Q: (From Mr Peter Vanderbilt). Please comment on the use of route addresses as defined in RFC 822. Why did you not advocate them in your article? For example,
princeton! honey! down%purdue@csnet-relay.ARPA
could be phrased as
<@csnet-relay.arpa, @purdue.csnet, @princeton.uucp: down@ honey. uucp>
if I understand 822 correctly. It may not be a great work of art but at least it’s unambiguous.
Is the problem that many hosts cannot handle source routes? In this case, can purdue.csnet invoke the uucp mailer with the appropriate address (princeton!honey!down)? If so, please send me a copy of their sendmaiLcf, especially if they could generate a working return address (from honey .uucp)...
A: ... The answer to your ... question, as you have guessed, is that there are many hosts which do not understand source-routed 822 addresses. In fact, in the UUCP world, there are many hosts which do not understand any sort of RFC 822 message at all. Sending a message to UUCP-land means assuming that one or more links along the way will not understand any metacharacters other than ’!’.
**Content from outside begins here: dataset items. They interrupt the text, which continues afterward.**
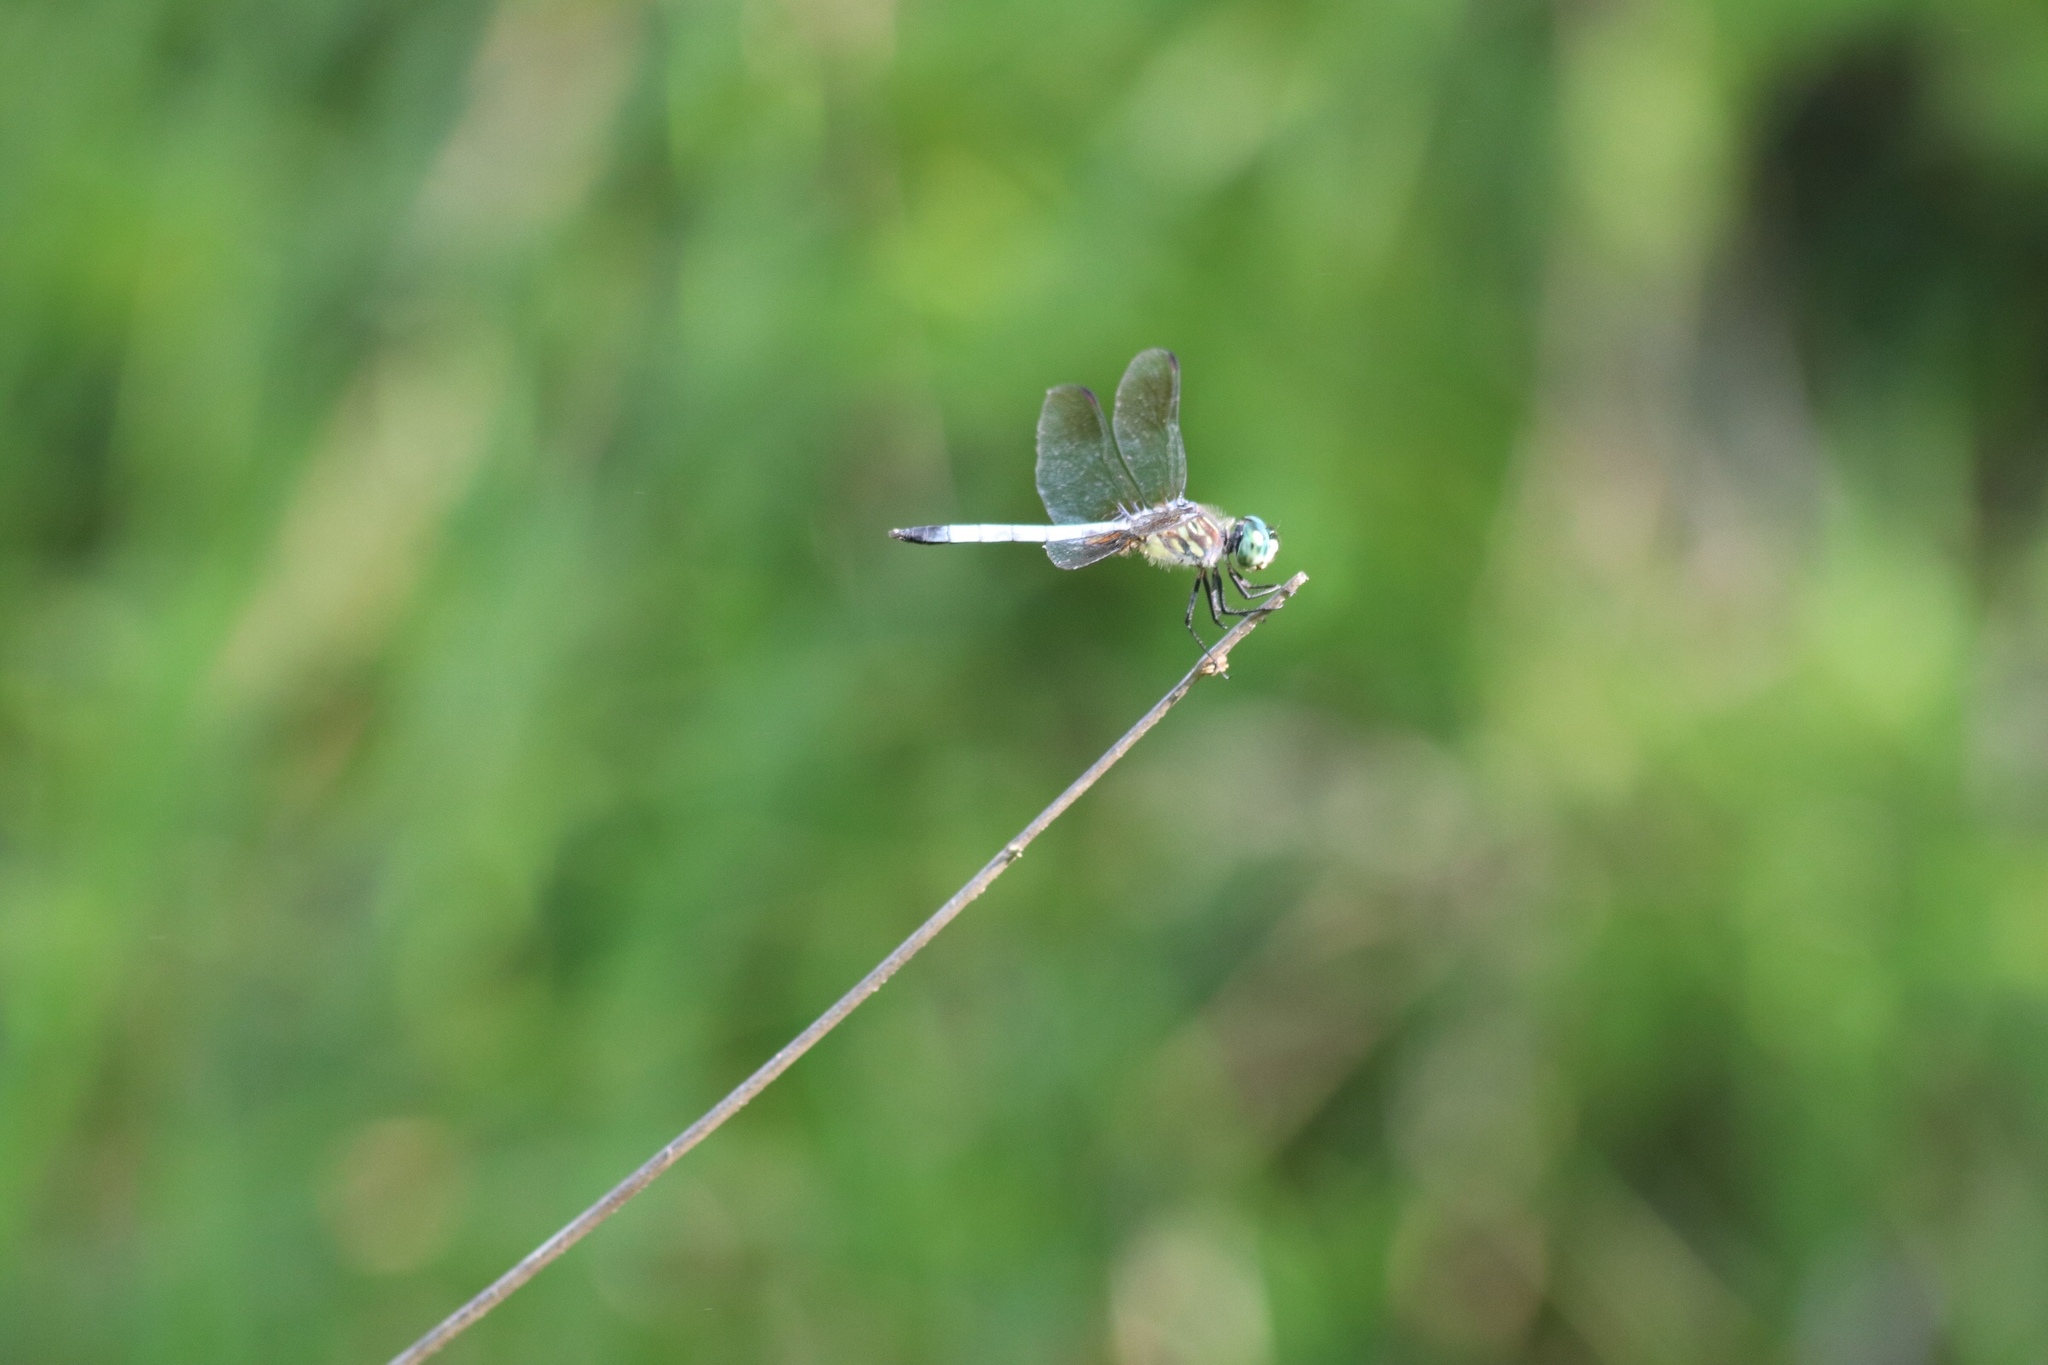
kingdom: Animalia
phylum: Arthropoda
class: Insecta
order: Odonata
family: Libellulidae
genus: Pachydiplax
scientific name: Pachydiplax longipennis
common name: Blue dasher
As for the problem of constructing correct return addresses, this is a non-trivial problem, mostly solved on an ad hoc basis. I don’t know what Purdue uses in their ”sendmail.cf” file, and picked that particular example from Peter Honeyman’s paper (since he was kind enough to use an address that we had generated). In future I plan to construct a library of “correct” sendmail.cf files for distribution as samples to the membership; I’ll try to include one from Purdue at that time. In the meantime, I suggest you contact “postmaster@purdue.arpa” yourself if you are really eager for a sample of their file.
Comment: (From Mr Charles Hedrick). The reason why no one uses
@a,@b:c@d
is that it doesn’t accomplish anything. Host names a, b, and d must all be valid Internet host names. Thus this form cannot be used to express routes involving UUCP hosts. Since all Internet hosts can talk to each other directly anyway, this means that the syntax is of dubious usefulness. Most sites will optimize routes by delivering directly to the final destination. (That is, they don’t implement source routing.)
There was considerable discussion within the Internet community when this ruling was first made. Many of us felt that it was helpful to have a syntax to express routes to non-Intemet sites, and advocated that any syntactically valid host name should be allowed. I am not clear why the restriction was imposed.